Programming with premium, brand-safe inventory at scale is neither easy nor cheap to produce. Publishers can expect to see higher CPMs driven by a limit in the available amount of long-form, in-stream quality spots as dollars continue to flow into the marketplace.
Better Technology, Better Quality
Programmatic is designed to improve digital advertising by increasing transparency and maximizing efficiency. It has fallen short of expectations while the ad tech landscape has grown increasingly complex. The good news is the market is changing as publishers improve their offering.
Over the last year, publishers have made improvements in viewability and worked hard to combat fraud and non-human traffic. Advertisers are smarter, asking for guarantees on viewability and other measures.
Last Sunday at the IAB Leadership Conference in Ft. Lauderdale, Florida, Marc Pritchard, Chief Brand Officer for P&G, the world’s largest advertiser, announced a four-point mandate for a clean and productive media supply chain. P&G will be requiring the MRC-validated viewability standard, MRC accredited third-party measurement verification standards, transparency in agency contracts eliminating media float and rebates, and requiring all entities in their digital media supply chain are TAG-certified.
P&G spends "enormous amounts of time trying to understand, analyze and explain the differences between Facebook, Instagram, Twitter, Snapchat, Pinterest, Pandora, YouTube and the dozens of different viewability standards claimed to be the right metric for each platform,” Pritchard said.
Better standards and verification will result in prices moving higher, as the more stringent requirements will be harder to satisfy. Marketers are willing to pay to make sure their videos appear in front of intended audiences, in context, and are verified and measured.
Better Use of Data
Publishers are becoming more sophisticated at mixing data into their offers, letting preferred clients combine their data with the publishers’ to increase advertising effectiveness.
It’s a win-win. The buyer gets a matched target and added information while the publisher enhances the data pool, increasing performance and overall ad revenue.
Video Differs from Display
The price push in video differs from display, where spots have become commodified as publishers cram pages with ads and use tricks such as pageview stuffing, page-splitting and artificial slideshows.
Most of those tricks are not possible in narrative, long-form linear video formats. Buyers want their video ads placed in verified players, with industry-standard tracking and verification if possible. They want to know their videos not only are on the page and seen, but also are viewed fully and completed.
Publishers know that “premium” means the user experience is paramount, and tricks that bring on ad blocking or abandonment hurt the business overall. Higher quality means more limited supply and higher prices.
CPMs As High as $100 and more?
Scarcity, as we said, can be an advantage.
In exchange-driven auctions, publishers with premium video spots experience a seller’s market. The desirability of digital video, paired with the growth in quality and targeting capabilities, amounts to higher CPMs.

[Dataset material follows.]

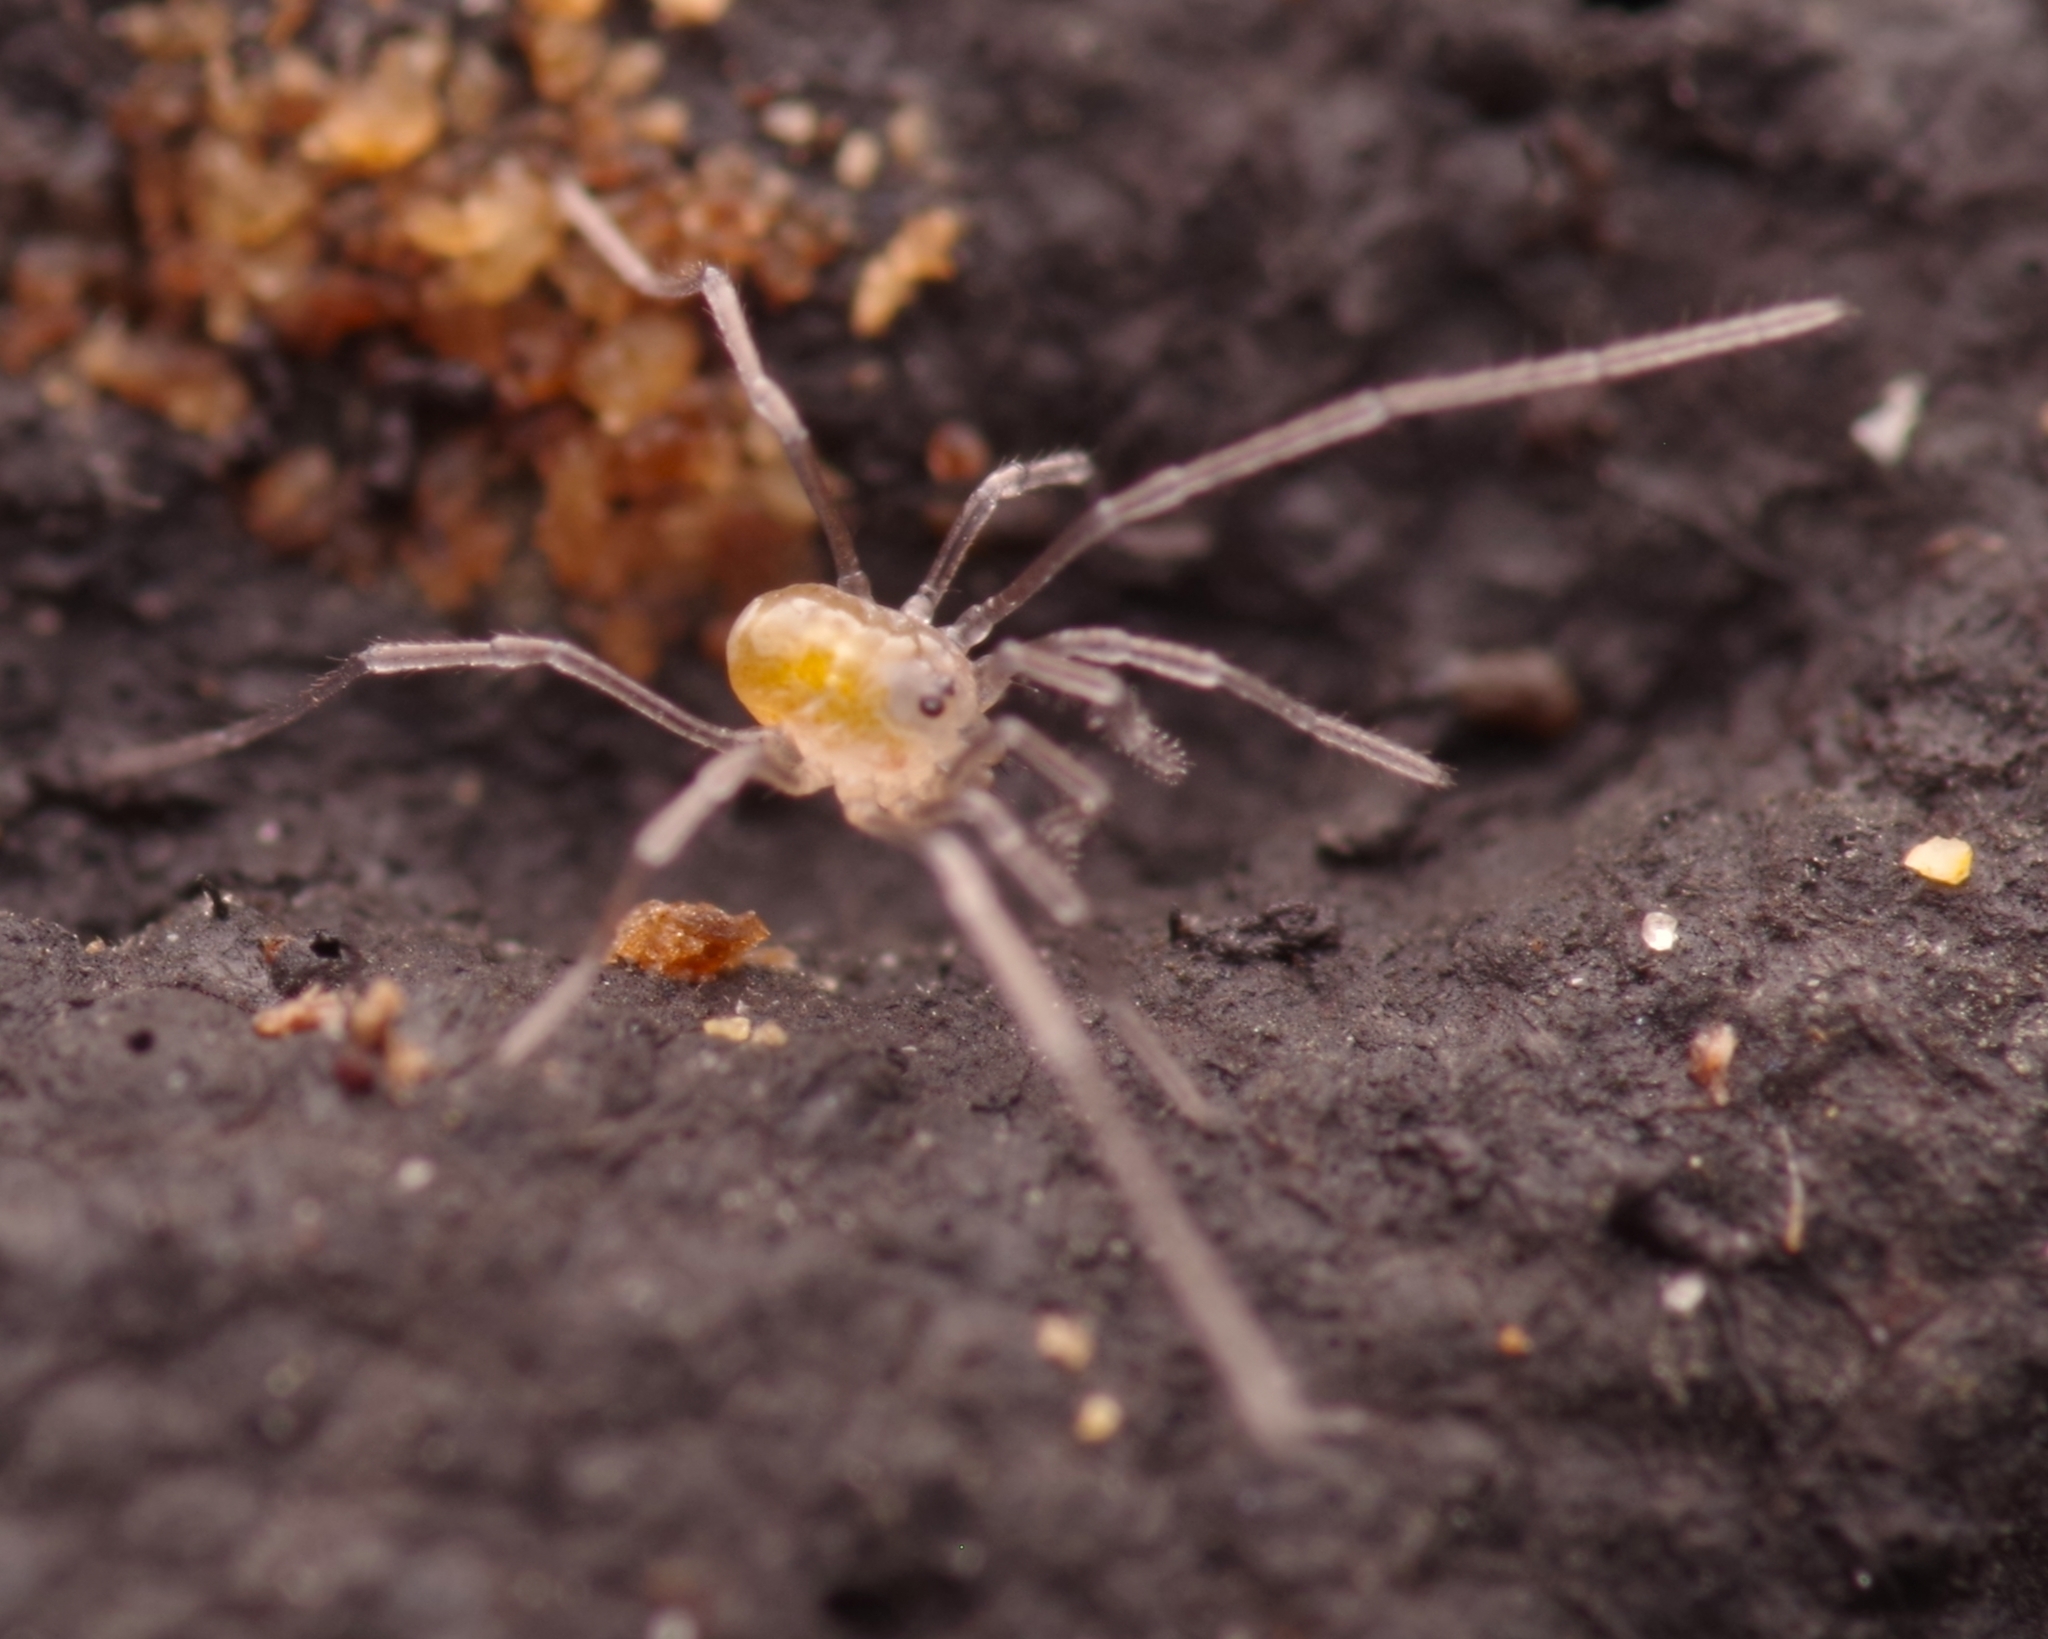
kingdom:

Video inventory made available in exchanges lets publishers capture budget assigned to programmatic in a way that truly competes with direct sales channels. Assuring buyers of the quality of their audience with incremental data around demographics, engagement and intent creates more market demand for their content and audiences.
Premium publishers are further able to maintain prices by offering the most desirable insertions to only to preferred clients in private marketplaces, often with guaranteed minimum buys and fixed CPMs.
Publishers today need to offer the combination of value additive data, increased audience quality, higher budgets and scarcity to yield higher revenue.